WHAT YOU SHOULD DO: Copy the lines below, word for word, from the first through the line containing "(P5) 可能地，上帝存在。". Leave the pictures out.
TASK INPUT START
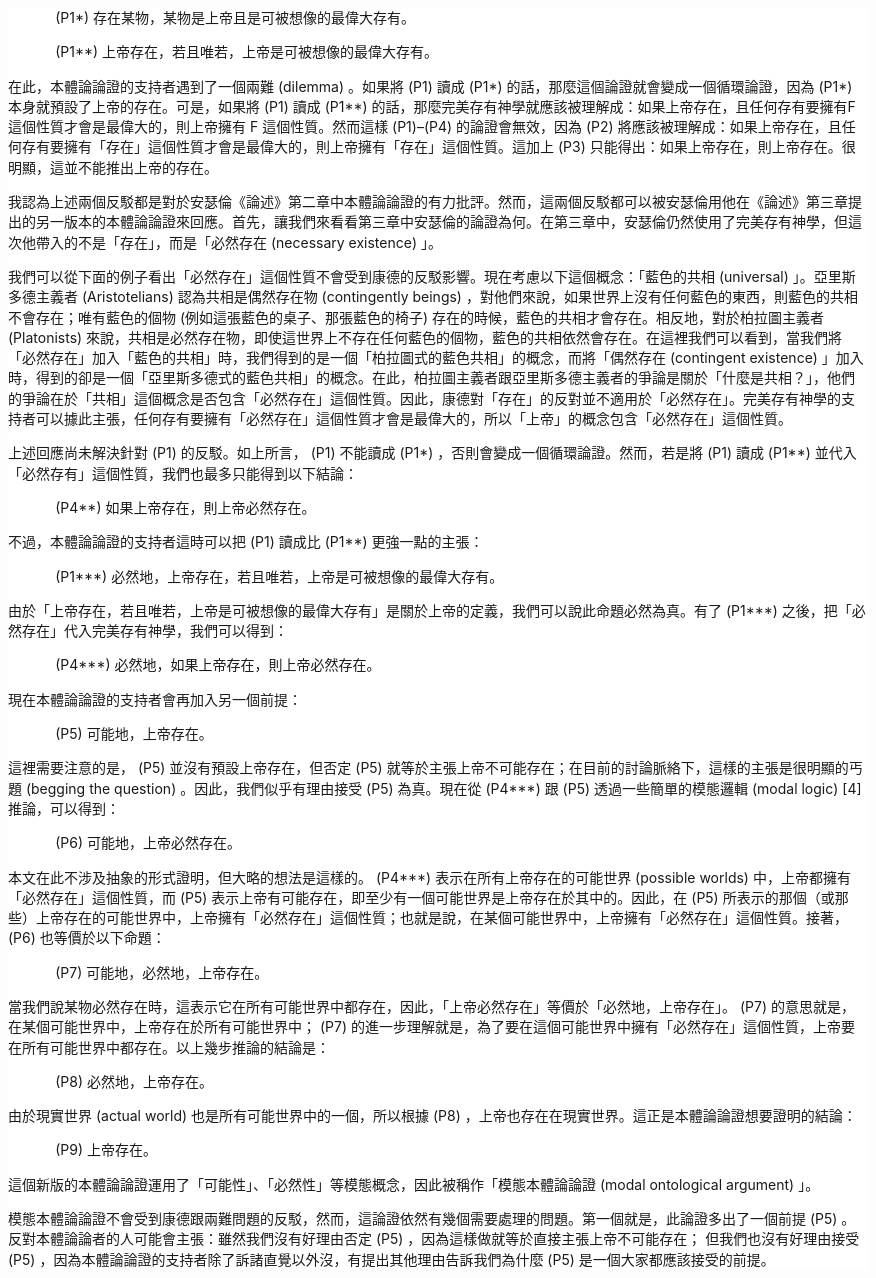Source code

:             (P1\*) 存在某物，某物是上帝且是可被想像的最偉大存有。

            (P1\*\*) 上帝存在，若且唯若，上帝是可被想像的最偉大存有。

在此，本體論論證的支持者遇到了一個兩難 (dilemma) 。如果將 (P1) 讀成 (P1\*) 的話，那麼這個論證就會變成一個循環論證，因為 (P1\*) 本身就預設了上帝的存在。可是，如果將 (P1) 讀成 (P1\*\*) 的話，那麼完美存有神學就應該被理解成：如果上帝存在，且任何存有要擁有F這個性質才會是最偉大的，則上帝擁有 F 這個性質。然而這樣 (P1)–(P4) 的論證會無效，因為 (P2) 將應該被理解成：如果上帝存在，且任何存有要擁有「存在」這個性質才會是最偉大的，則上帝擁有「存在」這個性質。這加上 (P3) 只能得出：如果上帝存在，則上帝存在。很明顯，這並不能推出上帝的存在。

我認為上述兩個反駁都是對於安瑟倫《論述》第二章中本體論論證的有力批評。然而，這兩個反駁都可以被安瑟倫用他在《論述》第三章提出的另一版本的本體論論證來回應。首先，讓我們來看看第三章中安瑟倫的論證為何。在第三章中，安瑟倫仍然使用了完美存有神學，但這次他帶入的不是「存在」，而是「必然存在 (necessary existence) 」。

我們可以從下面的例子看出「必然存在」這個性質不會受到康德的反駁影響。現在考慮以下這個概念：「藍色的共相 (universal) 」。亞里斯多德主義者 (Aristotelians) 認為共相是偶然存在物 (contingently beings) ，對他們來說，如果世界上沒有任何藍色的東西，則藍色的共相不會存在；唯有藍色的個物 (例如這張藍色的桌子、那張藍色的椅子) 存在的時候，藍色的共相才會存在。相反地，對於柏拉圖主義者 (Platonists) 來說，共相是必然存在物，即使這世界上不存在任何藍色的個物，藍色的共相依然會存在。在這裡我們可以看到，當我們將「必然存在」加入「藍色的共相」時，我們得到的是一個「柏拉圖式的藍色共相」的概念，而將「偶然存在 (contingent existence) 」加入時，得到的卻是一個「亞里斯多德式的藍色共相」的概念。在此，柏拉圖主義者跟亞里斯多德主義者的爭論是關於「什麼是共相？」，他們的爭論在於「共相」這個概念是否包含「必然存在」這個性質。因此，康德對「存在」的反對並不適用於「必然存在」。完美存有神學的支持者可以據此主張，任何存有要擁有「必然存在」這個性質才會是最偉大的，所以「上帝」的概念包含「必然存在」這個性質。

上述回應尚未解決針對 (P1) 的反駁。如上所言， (P1) 不能讀成 (P1\*) ，否則會變成一個循環論證。然而，若是將 (P1) 讀成 (P1\*\*) 並代入「必然存有」這個性質，我們也最多只能得到以下結論：

            (P4\*\*) 如果上帝存在，則上帝必然存在。

不過，本體論論證的支持者這時可以把 (P1) 讀成比 (P1\*\*) 更強一點的主張：

            (P1\*\*\*) 必然地，上帝存在，若且唯若，上帝是可被想像的最偉大存有。

由於「上帝存在，若且唯若，上帝是可被想像的最偉大存有」是關於上帝的定義，我們可以說此命題必然為真。有了 (P1\*\*\*) 之後，把「必然存在」代入完美存有神學，我們可以得到：

            (P4\*\*\*) 必然地，如果上帝存在，則上帝必然存在。

現在本體論論證的支持者會再加入另一個前提：

            (P5) 可能地，上帝存在。

這裡需要注意的是， (P5) 並沒有預設上帝存在，但否定 (P5) 就等於主張上帝不可能存在；在目前的討論脈絡下，這樣的主張是很明顯的丐題 (begging the question) 。因此，我們似乎有理由接受 (P5) 為真。現在從 (P4\*\*\*) 跟 (P5) 透過一些簡單的模態邏輯 (modal logic) \[4\] 推論，可以得到：

            (P6) 可能地，上帝必然存在。

本文在此不涉及抽象的形式證明，但大略的想法是這樣的。 (P4\*\*\*) 表示在所有上帝存在的可能世界 (possible worlds) 中，上帝都擁有「必然存在」這個性質，而 (P5) 表示上帝有可能存在，即至少有一個可能世界是上帝存在於其中的。因此，在 (P5) 所表示的那個（或那些）上帝存在的可能世界中，上帝擁有「必然存在」這個性質；也就是說，在某個可能世界中，上帝擁有「必然存在」這個性質。接著， (P6) 也等價於以下命題：

            (P7) 可能地，必然地，上帝存在。

當我們說某物必然存在時，這表示它在所有可能世界中都存在，因此，「上帝必然存在」等價於「必然地，上帝存在」。 (P7) 的意思就是，在某個可能世界中，上帝存在於所有可能世界中； (P7) 的進一步理解就是，為了要在這個可能世界中擁有「必然存在」這個性質，上帝要在所有可能世界中都存在。以上幾步推論的結論是：

            (P8) 必然地，上帝存在。

由於現實世界 (actual world) 也是所有可能世界中的一個，所以根據 (P8) ，上帝也存在在現實世界。這正是本體論論證想要證明的結論：

            (P9) 上帝存在。

這個新版的本體論論證運用了「可能性」、「必然性」等模態概念，因此被稱作「模態本體論論證 (modal ontological argument) 」。

模態本體論論證不會受到康德跟兩難問題的反駁，然而，這論證依然有幾個需要處理的問題。第一個就是，此論證多出了一個前提 (P5) 。反對本體論論者的人可能會主張：雖然我們沒有好理由否定 (P5) ，因為這樣做就等於直接主張上帝不可能存在； 但我們也沒有好理由接受 (P5) ，因為本體論論證的支持者除了訴諸直覺以外沒，有提出其他理由告訴我們為什麼 (P5) 是一個大家都應該接受的前提。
TASK INPUT END
WRITTEN RESPONSE:
Source code

:             (P1\*) 存在某物，某物是上帝且是可被想像的最偉大存有。

            (P1\*\*) 上帝存在，若且唯若，上帝是可被想像的最偉大存有。

在此，本體論論證的支持者遇到了一個兩難 (dilemma) 。如果將 (P1) 讀成 (P1\*) 的話，那麼這個論證就會變成一個循環論證，因為 (P1\*) 本身就預設了上帝的存在。可是，如果將 (P1) 讀成 (P1\*\*) 的話，那麼完美存有神學就應該被理解成：如果上帝存在，且任何存有要擁有F這個性質才會是最偉大的，則上帝擁有 F 這個性質。然而這樣 (P1)–(P4) 的論證會無效，因為 (P2) 將應該被理解成：如果上帝存在，且任何存有要擁有「存在」這個性質才會是最偉大的，則上帝擁有「存在」這個性質。這加上 (P3) 只能得出：如果上帝存在，則上帝存在。很明顯，這並不能推出上帝的存在。

我認為上述兩個反駁都是對於安瑟倫《論述》第二章中本體論論證的有力批評。然而，這兩個反駁都可以被安瑟倫用他在《論述》第三章提出的另一版本的本體論論證來回應。首先，讓我們來看看第三章中安瑟倫的論證為何。在第三章中，安瑟倫仍然使用了完美存有神學，但這次他帶入的不是「存在」，而是「必然存在 (necessary existence) 」。

我們可以從下面的例子看出「必然存在」這個性質不會受到康德的反駁影響。現在考慮以下這個概念：「藍色的共相 (universal) 」。亞里斯多德主義者 (Aristotelians) 認為共相是偶然存在物 (contingently beings) ，對他們來說，如果世界上沒有任何藍色的東西，則藍色的共相不會存在；唯有藍色的個物 (例如這張藍色的桌子、那張藍色的椅子) 存在的時候，藍色的共相才會存在。相反地，對於柏拉圖主義者 (Platonists) 來說，共相是必然存在物，即使這世界上不存在任何藍色的個物，藍色的共相依然會存在。在這裡我們可以看到，當我們將「必然存在」加入「藍色的共相」時，我們得到的是一個「柏拉圖式的藍色共相」的概念，而將「偶然存在 (contingent existence) 」加入時，得到的卻是一個「亞里斯多德式的藍色共相」的概念。在此，柏拉圖主義者跟亞里斯多德主義者的爭論是關於「什麼是共相？」，他們的爭論在於「共相」這個概念是否包含「必然存在」這個性質。因此，康德對「存在」的反對並不適用於「必然存在」。完美存有神學的支持者可以據此主張，任何存有要擁有「必然存在」這個性質才會是最偉大的，所以「上帝」的概念包含「必然存在」這個性質。

上述回應尚未解決針對 (P1) 的反駁。如上所言， (P1) 不能讀成 (P1\*) ，否則會變成一個循環論證。然而，若是將 (P1) 讀成 (P1\*\*) 並代入「必然存有」這個性質，我們也最多只能得到以下結論：

            (P4\*\*) 如果上帝存在，則上帝必然存在。

不過，本體論論證的支持者這時可以把 (P1) 讀成比 (P1\*\*) 更強一點的主張：

            (P1\*\*\*) 必然地，上帝存在，若且唯若，上帝是可被想像的最偉大存有。

由於「上帝存在，若且唯若，上帝是可被想像的最偉大存有」是關於上帝的定義，我們可以說此命題必然為真。有了 (P1\*\*\*) 之後，把「必然存在」代入完美存有神學，我們可以得到：

            (P4\*\*\*) 必然地，如果上帝存在，則上帝必然存在。

現在本體論論證的支持者會再加入另一個前提：

            (P5) 可能地，上帝存在。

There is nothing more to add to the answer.